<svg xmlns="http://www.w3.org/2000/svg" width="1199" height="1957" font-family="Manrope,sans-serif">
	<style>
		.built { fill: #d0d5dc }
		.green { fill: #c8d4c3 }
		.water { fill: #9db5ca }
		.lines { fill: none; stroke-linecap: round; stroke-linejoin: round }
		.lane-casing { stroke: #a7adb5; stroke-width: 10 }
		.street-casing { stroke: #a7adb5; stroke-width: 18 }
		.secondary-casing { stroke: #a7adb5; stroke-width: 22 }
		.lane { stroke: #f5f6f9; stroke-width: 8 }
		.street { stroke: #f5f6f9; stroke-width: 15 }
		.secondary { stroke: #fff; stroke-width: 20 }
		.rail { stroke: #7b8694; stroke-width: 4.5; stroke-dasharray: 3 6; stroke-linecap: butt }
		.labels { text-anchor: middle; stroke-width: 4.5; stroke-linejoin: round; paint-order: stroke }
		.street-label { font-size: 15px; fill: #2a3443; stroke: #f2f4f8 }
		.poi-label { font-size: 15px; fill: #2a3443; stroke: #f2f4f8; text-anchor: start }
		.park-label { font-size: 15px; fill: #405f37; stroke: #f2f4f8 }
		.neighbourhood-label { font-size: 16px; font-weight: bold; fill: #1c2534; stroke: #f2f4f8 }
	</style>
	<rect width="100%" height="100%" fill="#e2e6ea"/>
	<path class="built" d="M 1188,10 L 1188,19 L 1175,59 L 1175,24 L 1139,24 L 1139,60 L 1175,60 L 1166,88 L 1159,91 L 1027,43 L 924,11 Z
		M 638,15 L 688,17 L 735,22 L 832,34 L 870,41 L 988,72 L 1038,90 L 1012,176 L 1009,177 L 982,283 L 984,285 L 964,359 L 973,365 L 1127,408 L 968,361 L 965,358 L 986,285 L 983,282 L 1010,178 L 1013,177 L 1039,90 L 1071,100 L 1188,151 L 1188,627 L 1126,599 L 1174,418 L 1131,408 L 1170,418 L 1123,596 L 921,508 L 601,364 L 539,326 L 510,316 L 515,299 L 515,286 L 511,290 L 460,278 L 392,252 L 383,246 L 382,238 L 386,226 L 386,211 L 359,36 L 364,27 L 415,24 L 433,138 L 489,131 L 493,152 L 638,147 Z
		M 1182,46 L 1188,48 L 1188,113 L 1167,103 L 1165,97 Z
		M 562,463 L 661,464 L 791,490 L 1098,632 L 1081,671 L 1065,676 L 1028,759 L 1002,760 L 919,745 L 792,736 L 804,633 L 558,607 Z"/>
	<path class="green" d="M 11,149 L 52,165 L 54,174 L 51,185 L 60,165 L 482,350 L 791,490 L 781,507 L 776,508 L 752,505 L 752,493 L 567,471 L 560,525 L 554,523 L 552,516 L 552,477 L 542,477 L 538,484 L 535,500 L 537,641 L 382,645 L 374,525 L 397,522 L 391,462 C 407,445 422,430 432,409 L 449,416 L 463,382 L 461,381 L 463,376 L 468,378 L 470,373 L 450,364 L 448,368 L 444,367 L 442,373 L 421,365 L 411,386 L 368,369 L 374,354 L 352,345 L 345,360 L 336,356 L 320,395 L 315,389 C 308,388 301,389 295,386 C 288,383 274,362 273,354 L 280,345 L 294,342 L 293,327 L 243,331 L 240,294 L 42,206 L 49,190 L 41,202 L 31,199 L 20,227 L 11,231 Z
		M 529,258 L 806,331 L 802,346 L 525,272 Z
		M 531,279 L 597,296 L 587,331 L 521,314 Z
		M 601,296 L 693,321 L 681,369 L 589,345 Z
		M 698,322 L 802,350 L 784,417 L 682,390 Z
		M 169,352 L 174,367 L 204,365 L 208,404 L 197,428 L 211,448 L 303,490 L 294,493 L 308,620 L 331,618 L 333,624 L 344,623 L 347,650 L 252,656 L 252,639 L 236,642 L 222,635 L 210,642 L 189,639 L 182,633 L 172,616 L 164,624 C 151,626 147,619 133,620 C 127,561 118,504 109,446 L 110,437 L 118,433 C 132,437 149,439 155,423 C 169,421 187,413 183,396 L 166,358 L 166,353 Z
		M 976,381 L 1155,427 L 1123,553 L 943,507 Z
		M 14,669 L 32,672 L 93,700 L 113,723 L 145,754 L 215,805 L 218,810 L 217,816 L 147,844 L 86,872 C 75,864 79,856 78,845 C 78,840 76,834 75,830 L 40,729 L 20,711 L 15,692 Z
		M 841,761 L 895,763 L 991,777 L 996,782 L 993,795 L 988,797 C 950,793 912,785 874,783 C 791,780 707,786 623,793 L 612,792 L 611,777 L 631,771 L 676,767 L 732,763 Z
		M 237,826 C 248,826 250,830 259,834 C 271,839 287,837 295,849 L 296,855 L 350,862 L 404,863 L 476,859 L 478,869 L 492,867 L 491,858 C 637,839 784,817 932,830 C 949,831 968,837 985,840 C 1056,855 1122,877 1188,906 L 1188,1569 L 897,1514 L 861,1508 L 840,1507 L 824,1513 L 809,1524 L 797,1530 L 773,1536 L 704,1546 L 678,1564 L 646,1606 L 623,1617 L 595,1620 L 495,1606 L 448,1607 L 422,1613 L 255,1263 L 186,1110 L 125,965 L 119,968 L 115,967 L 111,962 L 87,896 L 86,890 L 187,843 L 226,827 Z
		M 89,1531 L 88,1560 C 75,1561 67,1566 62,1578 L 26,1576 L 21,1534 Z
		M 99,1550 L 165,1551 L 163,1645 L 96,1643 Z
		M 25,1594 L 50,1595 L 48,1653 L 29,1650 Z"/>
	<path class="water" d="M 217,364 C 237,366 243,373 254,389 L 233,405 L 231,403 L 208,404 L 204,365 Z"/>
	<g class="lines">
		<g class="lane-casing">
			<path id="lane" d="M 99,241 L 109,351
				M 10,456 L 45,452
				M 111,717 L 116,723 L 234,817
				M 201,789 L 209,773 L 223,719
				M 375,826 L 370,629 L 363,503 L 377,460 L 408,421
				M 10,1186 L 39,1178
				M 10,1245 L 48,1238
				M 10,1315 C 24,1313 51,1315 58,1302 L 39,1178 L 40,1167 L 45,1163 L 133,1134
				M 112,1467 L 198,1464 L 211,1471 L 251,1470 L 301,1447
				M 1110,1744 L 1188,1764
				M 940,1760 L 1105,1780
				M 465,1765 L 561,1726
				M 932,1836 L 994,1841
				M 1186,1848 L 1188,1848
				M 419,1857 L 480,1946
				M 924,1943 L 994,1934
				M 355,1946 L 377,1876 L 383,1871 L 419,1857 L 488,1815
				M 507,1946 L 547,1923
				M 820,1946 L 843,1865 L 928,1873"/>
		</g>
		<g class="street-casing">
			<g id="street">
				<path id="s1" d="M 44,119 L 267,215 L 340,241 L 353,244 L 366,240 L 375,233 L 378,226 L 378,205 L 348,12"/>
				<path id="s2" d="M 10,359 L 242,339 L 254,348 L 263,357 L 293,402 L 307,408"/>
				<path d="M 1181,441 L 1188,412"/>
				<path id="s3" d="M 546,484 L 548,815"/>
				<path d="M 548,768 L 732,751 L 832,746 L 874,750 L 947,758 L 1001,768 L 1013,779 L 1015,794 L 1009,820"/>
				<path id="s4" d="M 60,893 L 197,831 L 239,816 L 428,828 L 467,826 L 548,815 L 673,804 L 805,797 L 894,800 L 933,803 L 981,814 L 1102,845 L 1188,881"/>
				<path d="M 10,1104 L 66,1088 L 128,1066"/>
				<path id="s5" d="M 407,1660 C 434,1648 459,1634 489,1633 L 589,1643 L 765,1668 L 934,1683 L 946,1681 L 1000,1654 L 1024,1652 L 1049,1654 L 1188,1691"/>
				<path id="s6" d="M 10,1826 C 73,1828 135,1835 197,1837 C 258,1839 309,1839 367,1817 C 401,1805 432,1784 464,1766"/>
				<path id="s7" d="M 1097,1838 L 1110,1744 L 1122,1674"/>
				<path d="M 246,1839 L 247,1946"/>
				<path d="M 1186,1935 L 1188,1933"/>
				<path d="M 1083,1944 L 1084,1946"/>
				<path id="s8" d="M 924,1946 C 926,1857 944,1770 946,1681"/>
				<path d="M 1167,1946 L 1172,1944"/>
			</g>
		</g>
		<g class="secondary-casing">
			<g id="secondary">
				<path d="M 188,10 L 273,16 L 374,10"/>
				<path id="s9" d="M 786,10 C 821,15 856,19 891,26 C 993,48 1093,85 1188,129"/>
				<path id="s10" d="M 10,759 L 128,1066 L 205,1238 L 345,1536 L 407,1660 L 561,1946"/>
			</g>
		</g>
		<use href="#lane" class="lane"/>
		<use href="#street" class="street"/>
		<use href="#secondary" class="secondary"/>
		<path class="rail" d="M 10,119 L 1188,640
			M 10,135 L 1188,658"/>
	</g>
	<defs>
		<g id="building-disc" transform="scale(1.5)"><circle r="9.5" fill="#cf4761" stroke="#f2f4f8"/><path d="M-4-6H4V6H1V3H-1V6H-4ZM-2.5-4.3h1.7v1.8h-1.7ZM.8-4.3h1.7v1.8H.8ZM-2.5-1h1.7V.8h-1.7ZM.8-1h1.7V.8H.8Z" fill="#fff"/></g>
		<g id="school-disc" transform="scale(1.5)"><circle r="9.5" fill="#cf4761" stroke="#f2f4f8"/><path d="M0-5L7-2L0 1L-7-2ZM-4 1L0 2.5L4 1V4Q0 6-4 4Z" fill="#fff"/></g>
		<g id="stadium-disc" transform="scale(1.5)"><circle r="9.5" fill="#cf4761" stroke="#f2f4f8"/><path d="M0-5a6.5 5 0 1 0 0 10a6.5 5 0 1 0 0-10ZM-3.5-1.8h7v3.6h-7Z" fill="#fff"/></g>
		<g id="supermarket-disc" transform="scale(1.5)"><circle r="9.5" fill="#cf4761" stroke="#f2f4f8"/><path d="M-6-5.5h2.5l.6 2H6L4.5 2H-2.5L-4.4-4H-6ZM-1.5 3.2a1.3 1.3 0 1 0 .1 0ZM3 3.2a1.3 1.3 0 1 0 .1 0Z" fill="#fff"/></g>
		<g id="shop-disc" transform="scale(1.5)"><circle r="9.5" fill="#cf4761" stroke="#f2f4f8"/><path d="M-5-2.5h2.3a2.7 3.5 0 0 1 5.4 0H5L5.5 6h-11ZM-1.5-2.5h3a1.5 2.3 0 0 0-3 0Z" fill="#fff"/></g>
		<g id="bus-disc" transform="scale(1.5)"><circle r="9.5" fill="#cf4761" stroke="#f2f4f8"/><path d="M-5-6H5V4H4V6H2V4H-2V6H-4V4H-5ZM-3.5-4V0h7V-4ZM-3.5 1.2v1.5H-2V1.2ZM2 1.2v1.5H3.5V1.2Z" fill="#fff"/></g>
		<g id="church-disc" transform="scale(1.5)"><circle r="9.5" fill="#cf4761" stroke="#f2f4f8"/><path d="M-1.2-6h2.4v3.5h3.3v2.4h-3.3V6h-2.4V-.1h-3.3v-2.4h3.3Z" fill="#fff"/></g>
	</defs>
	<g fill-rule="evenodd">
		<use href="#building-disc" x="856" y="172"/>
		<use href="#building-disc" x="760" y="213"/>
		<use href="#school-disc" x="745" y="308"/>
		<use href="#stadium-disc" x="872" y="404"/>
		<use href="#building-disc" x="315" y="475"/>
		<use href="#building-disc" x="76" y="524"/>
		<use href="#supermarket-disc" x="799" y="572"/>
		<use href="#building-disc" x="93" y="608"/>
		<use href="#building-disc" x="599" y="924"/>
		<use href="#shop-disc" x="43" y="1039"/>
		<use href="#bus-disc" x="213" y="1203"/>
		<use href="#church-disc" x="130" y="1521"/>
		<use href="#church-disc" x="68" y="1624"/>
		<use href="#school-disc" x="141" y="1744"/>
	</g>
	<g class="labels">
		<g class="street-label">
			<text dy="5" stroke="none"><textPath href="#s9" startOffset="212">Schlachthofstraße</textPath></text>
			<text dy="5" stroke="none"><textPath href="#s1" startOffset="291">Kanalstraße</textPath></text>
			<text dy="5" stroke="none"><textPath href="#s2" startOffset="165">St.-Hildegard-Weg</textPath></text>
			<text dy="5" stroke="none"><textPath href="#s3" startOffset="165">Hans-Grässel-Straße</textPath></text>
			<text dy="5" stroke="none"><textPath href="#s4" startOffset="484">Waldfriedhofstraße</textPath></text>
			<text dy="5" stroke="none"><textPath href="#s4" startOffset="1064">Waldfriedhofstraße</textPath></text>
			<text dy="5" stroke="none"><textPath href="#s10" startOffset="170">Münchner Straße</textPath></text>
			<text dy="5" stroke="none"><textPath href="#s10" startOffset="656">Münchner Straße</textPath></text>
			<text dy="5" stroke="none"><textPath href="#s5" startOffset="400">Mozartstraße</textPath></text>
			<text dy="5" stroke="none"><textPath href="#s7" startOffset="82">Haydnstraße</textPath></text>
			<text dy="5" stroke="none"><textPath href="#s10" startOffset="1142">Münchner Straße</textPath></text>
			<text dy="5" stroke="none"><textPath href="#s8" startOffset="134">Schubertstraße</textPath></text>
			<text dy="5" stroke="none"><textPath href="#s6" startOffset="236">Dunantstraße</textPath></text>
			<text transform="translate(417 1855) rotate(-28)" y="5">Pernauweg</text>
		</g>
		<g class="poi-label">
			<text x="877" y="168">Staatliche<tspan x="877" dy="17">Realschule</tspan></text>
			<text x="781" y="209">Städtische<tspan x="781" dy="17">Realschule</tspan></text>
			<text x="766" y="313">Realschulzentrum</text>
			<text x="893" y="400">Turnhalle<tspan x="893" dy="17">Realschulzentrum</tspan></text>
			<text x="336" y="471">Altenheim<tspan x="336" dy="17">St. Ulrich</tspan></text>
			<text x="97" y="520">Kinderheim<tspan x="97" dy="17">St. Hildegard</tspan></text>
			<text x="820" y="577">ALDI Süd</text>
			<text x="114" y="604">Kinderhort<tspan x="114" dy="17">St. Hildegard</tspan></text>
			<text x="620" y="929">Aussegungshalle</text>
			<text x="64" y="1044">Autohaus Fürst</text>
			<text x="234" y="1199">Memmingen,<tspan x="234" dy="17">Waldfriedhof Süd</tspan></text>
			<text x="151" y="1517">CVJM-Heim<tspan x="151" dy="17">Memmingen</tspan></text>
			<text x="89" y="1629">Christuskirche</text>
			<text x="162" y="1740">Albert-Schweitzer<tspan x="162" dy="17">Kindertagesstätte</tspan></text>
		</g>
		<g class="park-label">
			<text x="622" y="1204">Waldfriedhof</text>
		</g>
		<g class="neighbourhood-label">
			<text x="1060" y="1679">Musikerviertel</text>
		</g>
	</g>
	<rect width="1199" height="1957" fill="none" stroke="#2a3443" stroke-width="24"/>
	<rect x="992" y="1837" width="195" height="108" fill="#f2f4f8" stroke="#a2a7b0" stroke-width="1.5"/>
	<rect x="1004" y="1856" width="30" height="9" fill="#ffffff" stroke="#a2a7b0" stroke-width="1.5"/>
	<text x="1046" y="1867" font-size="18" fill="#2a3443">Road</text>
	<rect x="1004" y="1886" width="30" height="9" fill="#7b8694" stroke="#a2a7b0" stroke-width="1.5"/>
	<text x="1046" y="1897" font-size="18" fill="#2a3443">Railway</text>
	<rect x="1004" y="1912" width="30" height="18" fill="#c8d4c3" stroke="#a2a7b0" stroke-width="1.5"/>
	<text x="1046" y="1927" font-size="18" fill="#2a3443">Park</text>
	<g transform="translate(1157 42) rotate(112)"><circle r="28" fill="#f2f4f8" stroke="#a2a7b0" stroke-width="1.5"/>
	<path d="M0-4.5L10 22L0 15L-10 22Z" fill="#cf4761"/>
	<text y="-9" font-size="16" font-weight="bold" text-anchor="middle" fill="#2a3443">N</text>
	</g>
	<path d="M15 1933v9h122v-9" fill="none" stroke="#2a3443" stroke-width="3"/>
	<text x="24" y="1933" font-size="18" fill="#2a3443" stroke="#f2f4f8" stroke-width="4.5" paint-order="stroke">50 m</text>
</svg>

----

## WORK ORDER
Report, from the entries above, each line where "lines" is found.

## EXERCISE RESPONSE
		.lines { fill: none; stroke-linecap: round; stroke-linejoin: round }
	<g class="lines">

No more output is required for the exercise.